▸ **Passage provided**
[Start of section]

Image: Red Cross worker Akavi is seen in this undated handout photo released by ICRC
Louisa Akavi was taken captive in 2013 in the city of Idlib in northwest Syria. It is believed she was offered for ransom and may have been used as a human shieldICRC / Reuters

WELLINGTON, New Zealand — New Zealand's foreign minister confirmed Monday that a nurse has been held captive by the Islamic State group in Syria for almost six years, information long kept secret for fear her life might be at risk.

The status of nurse and midwife Louisa Akavi, now 62, is unknown, but her employer, the International Committee of the Red Cross, says it has received recent eyewitness reports suggesting she might be alive.

The New York Times on Sunday became the first media organization to name Akavi, ending a more than 5 ½-year news blackout imposed by New Zealand's government and the Red Cross with the cooperation of international media.

The collapse of the Islamic State group has raised hopes that Akavi and the two Syrian drivers kidnapped with her might now be discovered.

In a statement, the ICRC said that as recently as December, Akavi may have been seen by at lest two people at a clinic in Sousa, one of the Islamic State group's last outposts. There were also reported sightings in 2016 and 2017, Red Cross officials said.

"We continue to work together (with the Red Cross) to locate and recover her," New Zealand Foreign Minister Winston Peters said. "This has been a uniquely complex and difficult case. Louisa went to Syria with the ICRC to deliver humanitarian relief to people suffering as a result of a brutal civil war and ISIS occupation."

Peters said New Zealand had sent a small multi-agency team, including special forces, to Iraq to gather information on Akavi.

[End of section]

▸ **Apply what you read**
1. Decide whether each statement below agrees with the news report on Louisa Akavi. Answer yes or no for each, and quote the words from the report that settle it.
(a) Akavi was taken captive in the city of Idlib.
(b) The Washington Post was the first media organization to name Akavi.
(c) New Zealand sent a team to Iraq to gather information on Akavi.
2. Answer these questions using the news report on Louisa Akavi.
(a) How old is Akavi now?
(b) Which organization employs her?
(c) Apart from December, in which years were there reported sightings of her?
3. Write the next few paragraphs of the news report on Louisa Akavi, starting after its final sentence.

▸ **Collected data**
[Start of section]

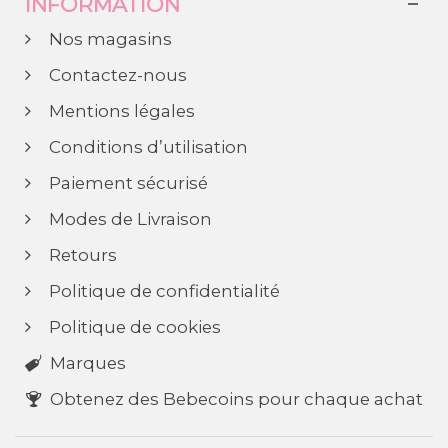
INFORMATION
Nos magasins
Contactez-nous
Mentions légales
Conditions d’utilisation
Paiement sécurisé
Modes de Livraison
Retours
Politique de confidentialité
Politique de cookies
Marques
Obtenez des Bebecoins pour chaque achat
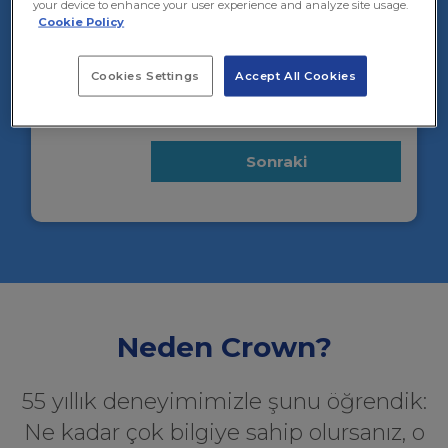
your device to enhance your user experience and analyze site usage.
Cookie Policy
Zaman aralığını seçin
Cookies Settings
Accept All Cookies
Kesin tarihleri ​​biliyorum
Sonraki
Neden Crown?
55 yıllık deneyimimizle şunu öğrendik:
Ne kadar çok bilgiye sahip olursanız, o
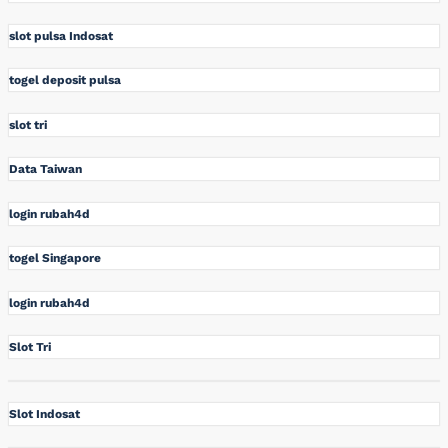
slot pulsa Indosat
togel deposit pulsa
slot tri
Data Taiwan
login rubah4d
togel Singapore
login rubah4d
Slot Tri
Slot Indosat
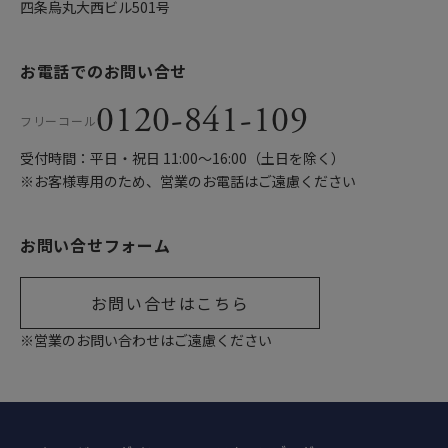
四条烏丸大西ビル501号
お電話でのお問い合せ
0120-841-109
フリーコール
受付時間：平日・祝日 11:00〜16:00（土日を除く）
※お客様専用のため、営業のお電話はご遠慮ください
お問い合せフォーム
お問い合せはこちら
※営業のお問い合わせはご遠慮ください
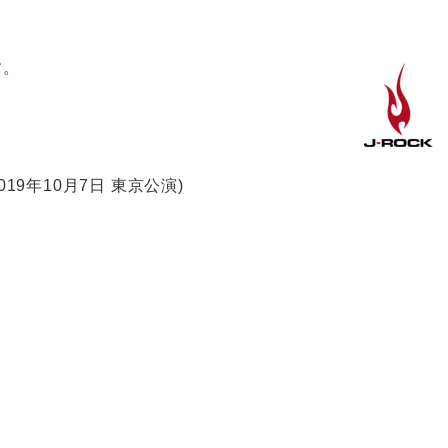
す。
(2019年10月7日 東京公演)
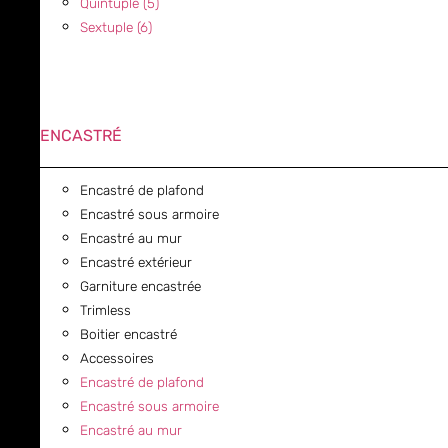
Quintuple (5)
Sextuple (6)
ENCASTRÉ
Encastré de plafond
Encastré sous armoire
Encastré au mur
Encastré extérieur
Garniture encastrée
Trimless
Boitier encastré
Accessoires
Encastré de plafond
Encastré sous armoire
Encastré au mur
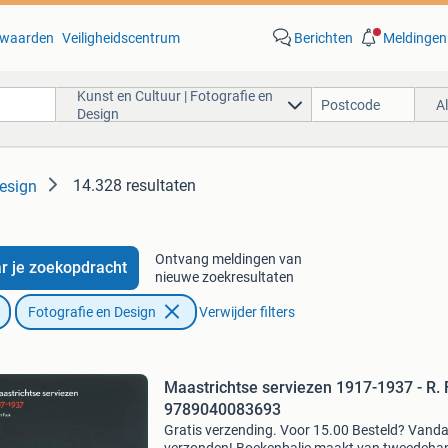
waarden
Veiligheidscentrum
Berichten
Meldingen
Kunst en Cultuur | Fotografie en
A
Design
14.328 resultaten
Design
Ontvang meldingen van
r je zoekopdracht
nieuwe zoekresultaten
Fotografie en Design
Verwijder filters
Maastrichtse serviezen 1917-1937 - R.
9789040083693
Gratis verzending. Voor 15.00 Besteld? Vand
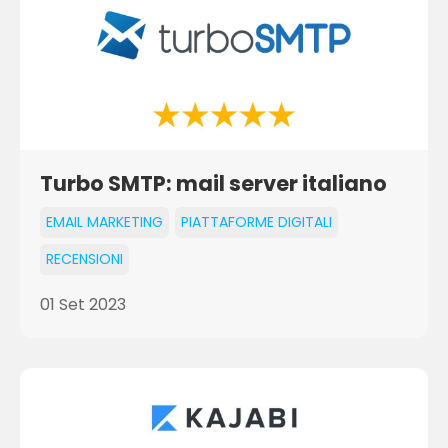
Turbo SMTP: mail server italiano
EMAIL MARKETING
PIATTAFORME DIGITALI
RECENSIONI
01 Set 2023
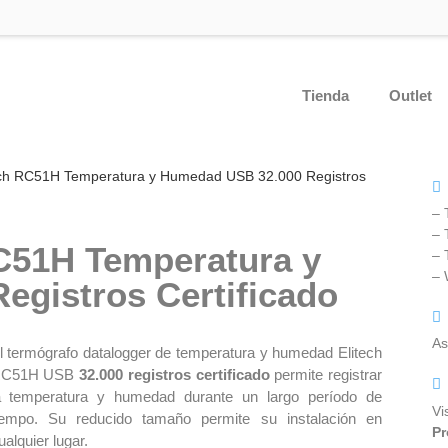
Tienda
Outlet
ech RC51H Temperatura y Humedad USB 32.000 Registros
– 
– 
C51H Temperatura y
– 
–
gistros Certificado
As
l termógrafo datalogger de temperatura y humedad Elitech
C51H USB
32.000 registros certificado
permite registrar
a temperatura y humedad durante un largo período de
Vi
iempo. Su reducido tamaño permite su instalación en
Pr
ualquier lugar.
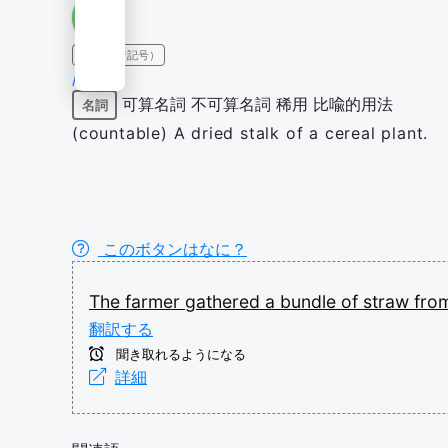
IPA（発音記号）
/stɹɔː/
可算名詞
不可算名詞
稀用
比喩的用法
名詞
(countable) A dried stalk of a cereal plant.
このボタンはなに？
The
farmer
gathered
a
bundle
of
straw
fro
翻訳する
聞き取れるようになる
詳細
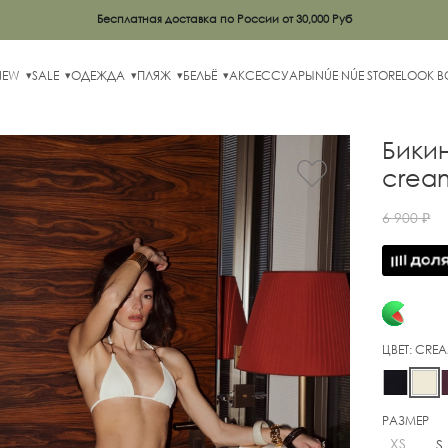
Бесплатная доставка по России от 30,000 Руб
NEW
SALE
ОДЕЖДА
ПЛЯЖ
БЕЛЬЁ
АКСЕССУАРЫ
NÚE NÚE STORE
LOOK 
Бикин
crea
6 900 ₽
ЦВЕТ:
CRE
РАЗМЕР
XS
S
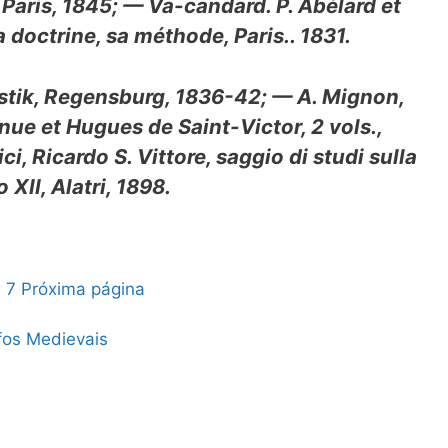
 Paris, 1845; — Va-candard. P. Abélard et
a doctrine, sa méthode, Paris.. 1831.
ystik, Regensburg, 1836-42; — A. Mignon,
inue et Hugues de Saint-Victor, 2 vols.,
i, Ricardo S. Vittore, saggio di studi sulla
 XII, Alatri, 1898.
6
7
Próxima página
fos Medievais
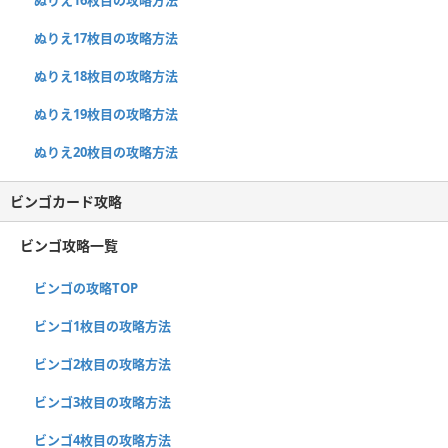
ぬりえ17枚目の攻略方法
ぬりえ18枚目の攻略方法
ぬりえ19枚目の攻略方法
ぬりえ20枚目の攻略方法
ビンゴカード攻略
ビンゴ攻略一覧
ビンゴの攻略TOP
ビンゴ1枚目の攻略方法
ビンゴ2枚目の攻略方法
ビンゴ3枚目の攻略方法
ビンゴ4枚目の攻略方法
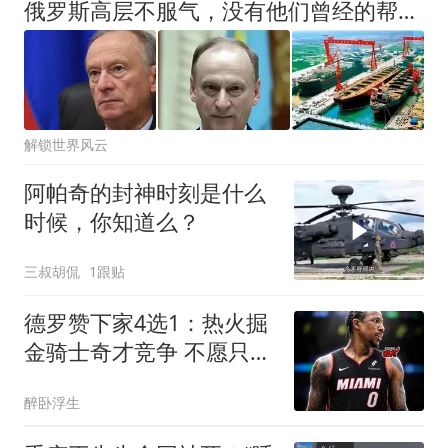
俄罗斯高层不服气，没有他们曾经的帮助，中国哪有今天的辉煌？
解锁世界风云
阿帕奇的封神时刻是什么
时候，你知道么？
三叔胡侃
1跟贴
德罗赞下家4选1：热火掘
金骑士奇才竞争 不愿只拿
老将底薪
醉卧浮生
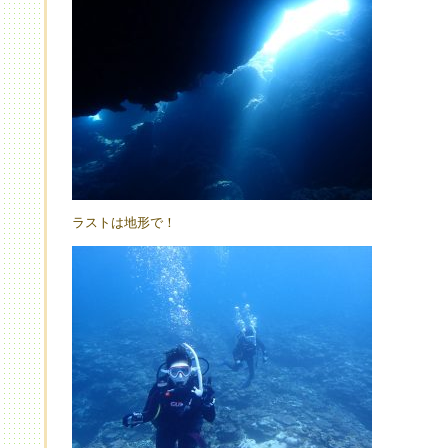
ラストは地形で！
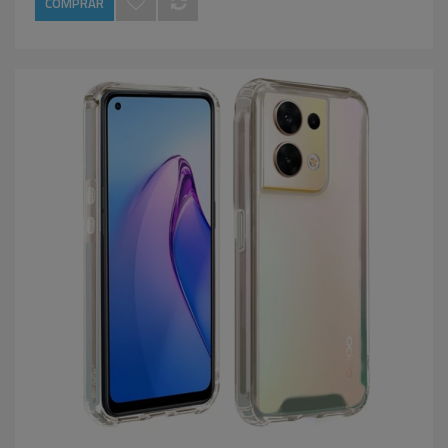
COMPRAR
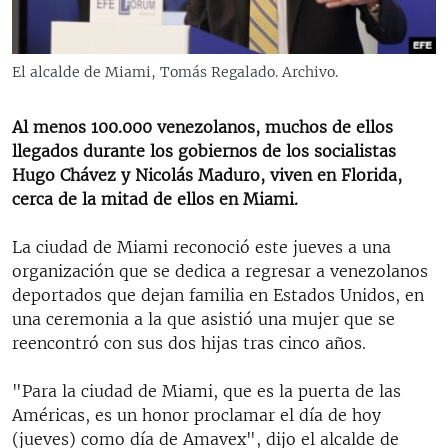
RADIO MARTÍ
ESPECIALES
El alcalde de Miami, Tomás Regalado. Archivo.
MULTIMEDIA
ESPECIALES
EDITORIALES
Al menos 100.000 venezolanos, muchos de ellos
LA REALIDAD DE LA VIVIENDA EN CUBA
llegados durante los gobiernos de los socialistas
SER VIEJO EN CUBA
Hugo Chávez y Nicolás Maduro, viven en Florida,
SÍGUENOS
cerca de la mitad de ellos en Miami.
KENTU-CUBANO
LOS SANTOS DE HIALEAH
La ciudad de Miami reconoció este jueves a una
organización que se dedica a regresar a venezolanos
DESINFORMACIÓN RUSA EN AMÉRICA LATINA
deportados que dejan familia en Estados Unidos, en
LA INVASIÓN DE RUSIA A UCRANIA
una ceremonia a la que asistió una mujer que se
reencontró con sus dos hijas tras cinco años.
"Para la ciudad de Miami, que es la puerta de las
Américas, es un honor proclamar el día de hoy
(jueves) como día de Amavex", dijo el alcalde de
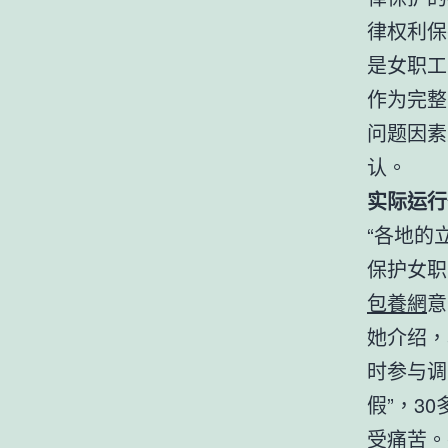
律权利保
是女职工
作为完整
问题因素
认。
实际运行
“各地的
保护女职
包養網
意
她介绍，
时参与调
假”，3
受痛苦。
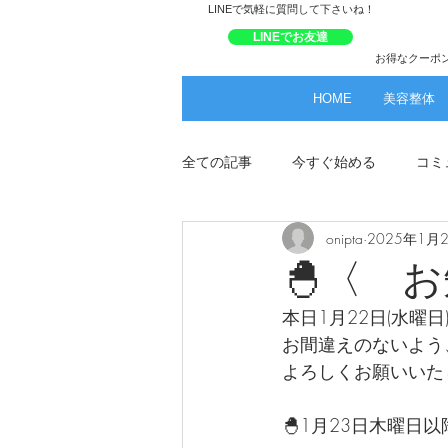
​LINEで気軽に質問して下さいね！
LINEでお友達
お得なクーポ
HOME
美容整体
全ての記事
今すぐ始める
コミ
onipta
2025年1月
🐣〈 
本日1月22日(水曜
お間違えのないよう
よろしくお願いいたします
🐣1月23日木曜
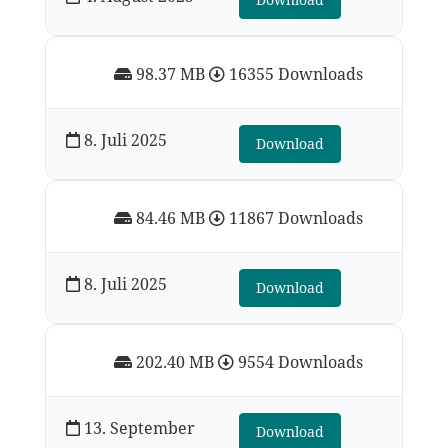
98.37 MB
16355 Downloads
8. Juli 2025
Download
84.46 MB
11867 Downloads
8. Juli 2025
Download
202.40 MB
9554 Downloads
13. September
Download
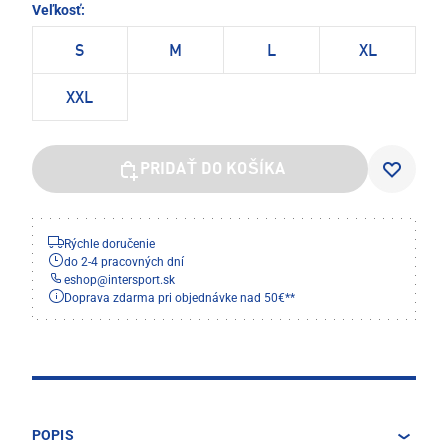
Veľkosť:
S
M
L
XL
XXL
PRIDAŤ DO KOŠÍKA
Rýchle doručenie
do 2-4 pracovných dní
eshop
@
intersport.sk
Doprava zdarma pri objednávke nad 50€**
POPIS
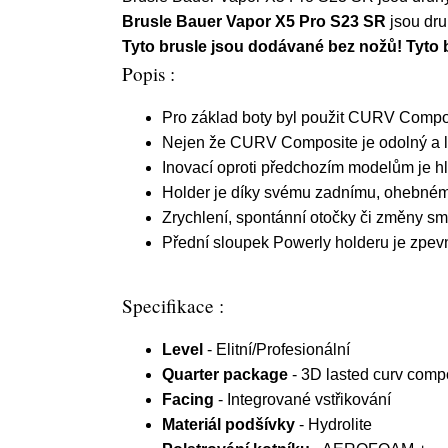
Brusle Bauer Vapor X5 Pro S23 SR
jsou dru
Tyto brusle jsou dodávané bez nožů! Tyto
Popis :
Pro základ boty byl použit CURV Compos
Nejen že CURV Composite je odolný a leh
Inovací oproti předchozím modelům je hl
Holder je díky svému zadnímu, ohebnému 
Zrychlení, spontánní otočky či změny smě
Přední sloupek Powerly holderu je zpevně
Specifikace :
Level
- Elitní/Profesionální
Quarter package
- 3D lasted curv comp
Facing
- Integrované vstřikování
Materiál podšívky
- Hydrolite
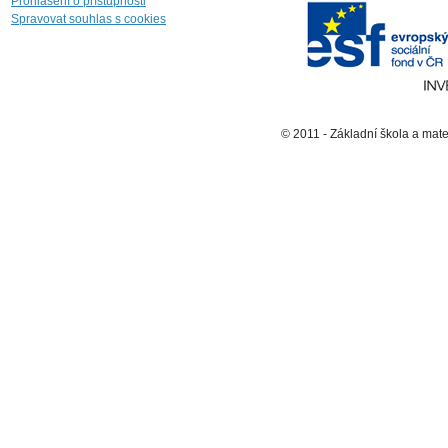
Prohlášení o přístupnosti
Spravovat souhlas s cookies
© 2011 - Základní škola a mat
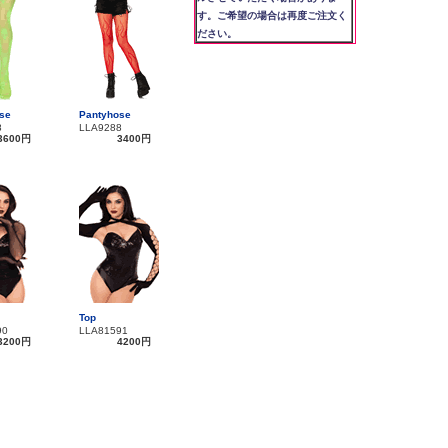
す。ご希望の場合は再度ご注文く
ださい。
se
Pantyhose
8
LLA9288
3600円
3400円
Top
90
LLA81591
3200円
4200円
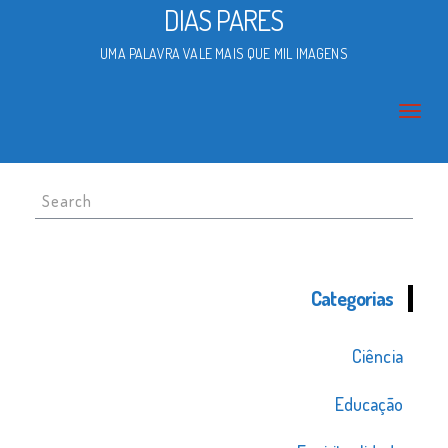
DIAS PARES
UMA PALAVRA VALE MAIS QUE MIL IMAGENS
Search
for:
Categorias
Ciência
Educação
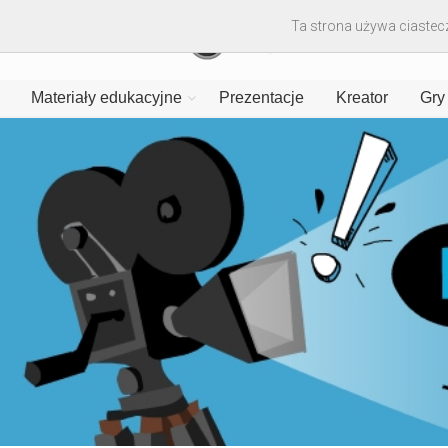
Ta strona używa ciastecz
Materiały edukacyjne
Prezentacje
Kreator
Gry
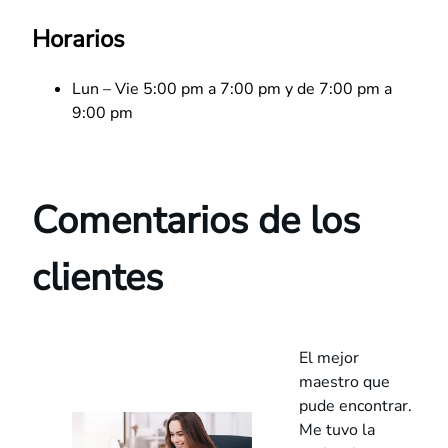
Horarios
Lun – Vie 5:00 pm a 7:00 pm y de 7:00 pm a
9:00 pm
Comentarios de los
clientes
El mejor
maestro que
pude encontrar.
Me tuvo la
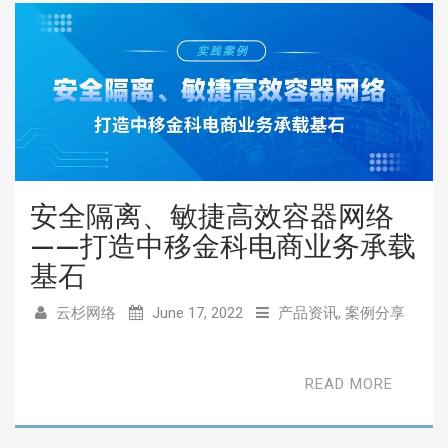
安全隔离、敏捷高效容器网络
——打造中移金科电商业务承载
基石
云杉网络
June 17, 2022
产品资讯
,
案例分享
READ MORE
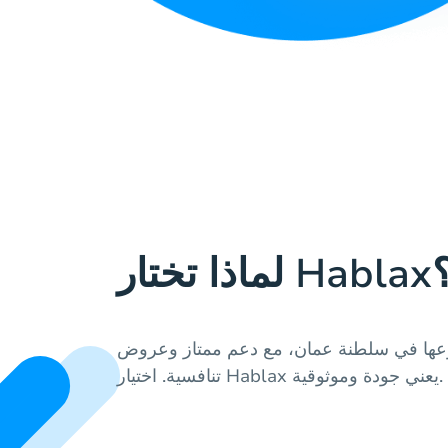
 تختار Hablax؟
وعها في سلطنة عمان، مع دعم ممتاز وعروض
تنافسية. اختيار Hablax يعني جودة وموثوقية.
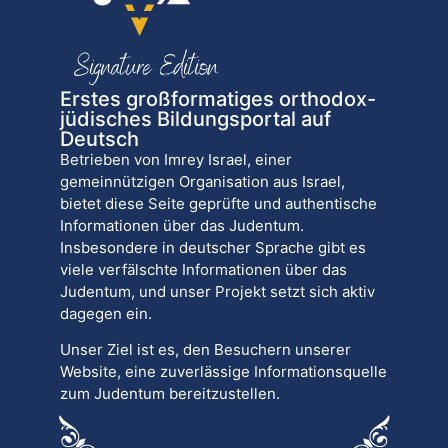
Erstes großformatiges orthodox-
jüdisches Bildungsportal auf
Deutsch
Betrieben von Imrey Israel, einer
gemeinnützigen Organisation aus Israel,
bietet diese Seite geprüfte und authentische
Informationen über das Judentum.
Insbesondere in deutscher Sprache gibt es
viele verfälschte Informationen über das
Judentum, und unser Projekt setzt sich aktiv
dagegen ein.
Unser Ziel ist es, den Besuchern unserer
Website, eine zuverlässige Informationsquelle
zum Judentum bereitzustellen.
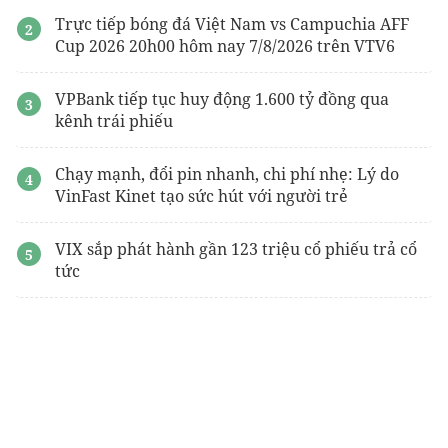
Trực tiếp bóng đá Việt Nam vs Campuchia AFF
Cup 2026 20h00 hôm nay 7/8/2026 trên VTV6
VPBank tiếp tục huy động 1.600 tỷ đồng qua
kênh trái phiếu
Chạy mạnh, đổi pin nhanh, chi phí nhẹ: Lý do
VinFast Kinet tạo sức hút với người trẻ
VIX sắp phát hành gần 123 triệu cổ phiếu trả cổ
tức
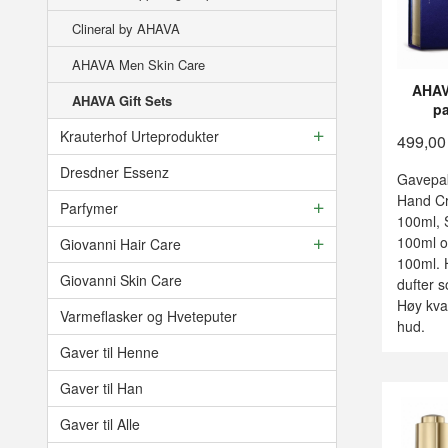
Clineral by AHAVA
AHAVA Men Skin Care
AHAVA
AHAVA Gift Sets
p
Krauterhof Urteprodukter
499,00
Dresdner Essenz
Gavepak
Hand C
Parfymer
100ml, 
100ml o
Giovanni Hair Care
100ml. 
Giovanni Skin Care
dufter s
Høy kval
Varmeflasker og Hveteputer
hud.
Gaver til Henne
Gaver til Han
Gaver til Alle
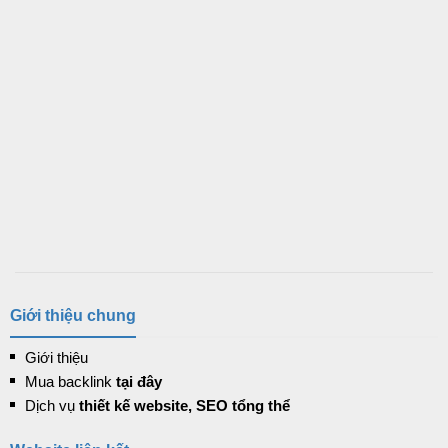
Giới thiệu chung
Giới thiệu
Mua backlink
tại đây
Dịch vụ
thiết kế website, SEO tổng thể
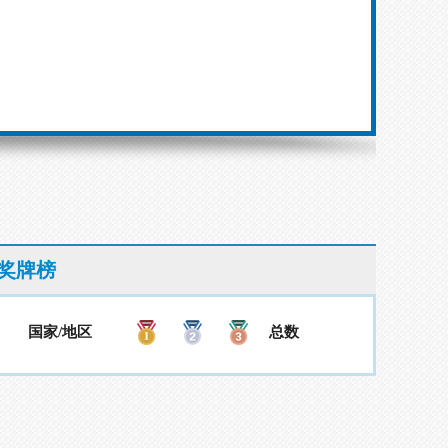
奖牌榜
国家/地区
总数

[End of section]

▸ **Answers in order**
1.
(a) Yes: "Louisa Akavi was taken captive in 2013 in the city of Idlib in northwest Syria."
(b) No: "The New York Times on Sunday became the first media organization to name Akavi"
(c) Yes: "New Zealand had sent a small multi-agency team, including special forces, to Iraq to gather information on Akavi."

2.
(a) 62
(b) The International Committee of the Red Cross
(c) 2016 and 2017

3.
Akavi was taken captive in 2013 in the city of Idlib in northwest Syria. It is believed she was offered for ransom and may have been used as a human shield. New Zealand's government believed at one point that she may have died. But there are hopes her medical skills might have caused her captors to spare her.

Akavi's family said they miss her and are proud of the work to which she's dedicated her life.

"We think about her every day and hope she feels that and finds strength in that," said a video statement issued by family spokesman Tuaine Robati. "We know she is thinking of us and that she will be worried about us too."

Dominik Stillhart, director of operations for the ICRC, said the organization had decided to permit publication in the hope it would elicit new information on her whereabouts.

"We have not spoken publicly before today because from the moment Louisa and the others were kidnapped, every decision we made was to maximize the chances of winning their freedom," Stillhart said in a statement. "With Islamic State group having lost the last of its territory, we felt it was now time to speak out."

He said the collapse of the Islamic State group in Syria may mean new opportunities to learn more about Akavi's situation and the ICRC also feared it risked losing track of her in the aftermath of ISIS' collapse.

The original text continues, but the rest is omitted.